Guerre. Histoires d’Ukraine

Les Ukrainiens racontent comment ils vivent pendant la guerre

“La rage féroce envers les occupants m’inonde” Yuliya Kabanets, 24 ans, Donetsk-Kyiv

par | 5 mars 2022 | Guerre. Histoires d'Ukraine

 

«Je viens de Donetsk, et c’est pour la deuxième fois que la Russie vient pour envahir ma maison», — dit Yuliya Kabanets, une Kyivienne. Dans la capitale elle travaillait comme spécialiste en communication du groupe de réflexion Cedos.

En 2014 Yuliya a fini l’école à Donetsk, sa ville natale, déjà occupée par la Russie. Pour passer les examens d’entrée à l’université, elle s’est rendue avec ses parents sur le territoire contrôlé par l’Ukraine.

«On est arrivé à Lviv le 28 juin, le jour de la Constitution de l’Ukraine. Partout il y avaient des drapeaux ukrainiens. On n’a pas vu une chose pareille depuis longtemps, on voulait tant les embrasser tous!», — se souvient Yuliya. Le train dans lequel sa famille a quitté Donetsk était l’un des derniers. Jusqu’à l’automne ils ne pouvaient plus revenir chez eux – les combats continuaient et les postes de contrôle étaient fermés.

Le 24 février 2022, quand la Russie a lancé une invasion à grande échelle de l’Ukraine, Yuliya et ses amis étaient effrayés et confus. A cause du stress ils ne pouvaient pas manger et dormaient à tour de rôle – il y avait toujours quelqu’un qui veillait pour ne pas manquer la sirène d’alerte aérienne et avoir le temps d’atteindre l’abri anti-bombes.

«Je ne m’attendais pas à ce que cela arrive, mais je n’avais pas trop peur, car j’ai vu tout cela en 2014», — dit-elle.

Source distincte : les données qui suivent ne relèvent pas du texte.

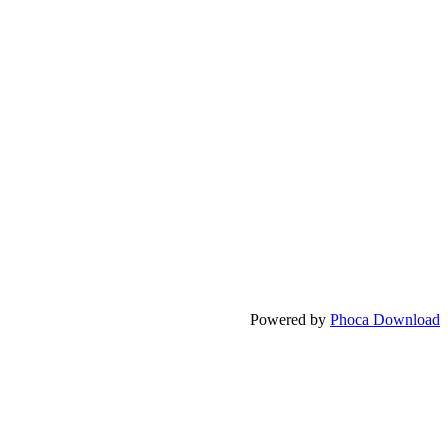
Powered by
Phoca Download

Le lendemain après le couvre-feu Yuliya et son amie ont décidé de quitter la ville pour pouvoir aider, parler de ce qui se passait et ne pas tout simplement attendre dans un abri anti-bombes. Avant même le début de la guerre à grande échelle, Julia a emballé un petit sac à dos, où elle a mis des documents, un portable, plusieurs t-shirts et pulls. C’est avec ça qu’elle est allée à la gare. Monter à bord des trains d’évacuation pouvaient tous ceux qui le souhaitaient, sans billet. A cause du chaos et de la bousculade les filles ont pris un mauvais train, mais ont enfin réussi à atteindre les parents de Yuliya qui habitaient dans l’oblast de Ternopil à l’ouest du pays.

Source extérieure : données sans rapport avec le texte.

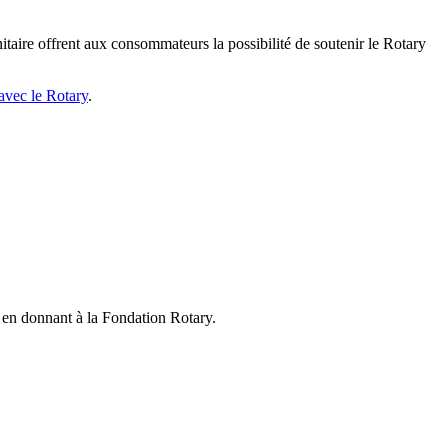
taire offrent aux consommateurs la possibilité de soutenir le Rotary
 avec le Rotary
.
 en donnant à la Fondation Rotary.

«C’est un peu plus calme ici, — dit Yuliya. — Les sirènes ne nous ont pas réveillés aujourd’hui, nous ne nous sommes pas cachés dans un abri anti-aérien. C’est un jour très heureux, un jour pareil je le souhaite à tous».

C’est pour ses proches que Yuliya craint le plus. Pour sa mère qui habite sur la ligne de front dans l’oblast de Donetsk, près de Volnovakha qui frôle la crise humanitaire. Et pour ceux qui sont restés dans les territoires occupés. Elle craint que Poutine utilise des armes nucléaires et que tous les rêves d’une Ukraine libre, belle et démocratique soient recouverts d’un nuage de champignon.

«Et puis je suis méchante comme une teigne. La rage féroce envers les occupants m’inonde».

Maintenant Yuliya aide les défenseurs de l’Ukraine comme elle peut: elle fait notamment des cocktails Molotov et des filets de camouflage. Elle dit que ça fait du bien d’être impliquée dans la résistance aux occupants et de voir combien de gens font tout leur possible.

«On est tous heureux de voir les soldats russes tués. Et je ne regrette pas de ressentir de la joie, — dit Yuliya. — J’ai déjà éprouvé cela en 2014. Et plus tard, quand le chef de la « DNR » a été tué. C’est une radicalisation de la société. Des gens tout à fait paisibles qui dans la vie normale ne souhaiteraient jamais de mal à personne veulent la mort aux soldats russes».

Une fois le danger passé, Yuliya compte revenir à Kyiv. Elle rêve aussi de boire du champagne sur la place centrale du Donetsk ukrainien. Cette place porte toujours le nom de Lénine, mais Yuliya croit que la décommunisation y parviendra encore.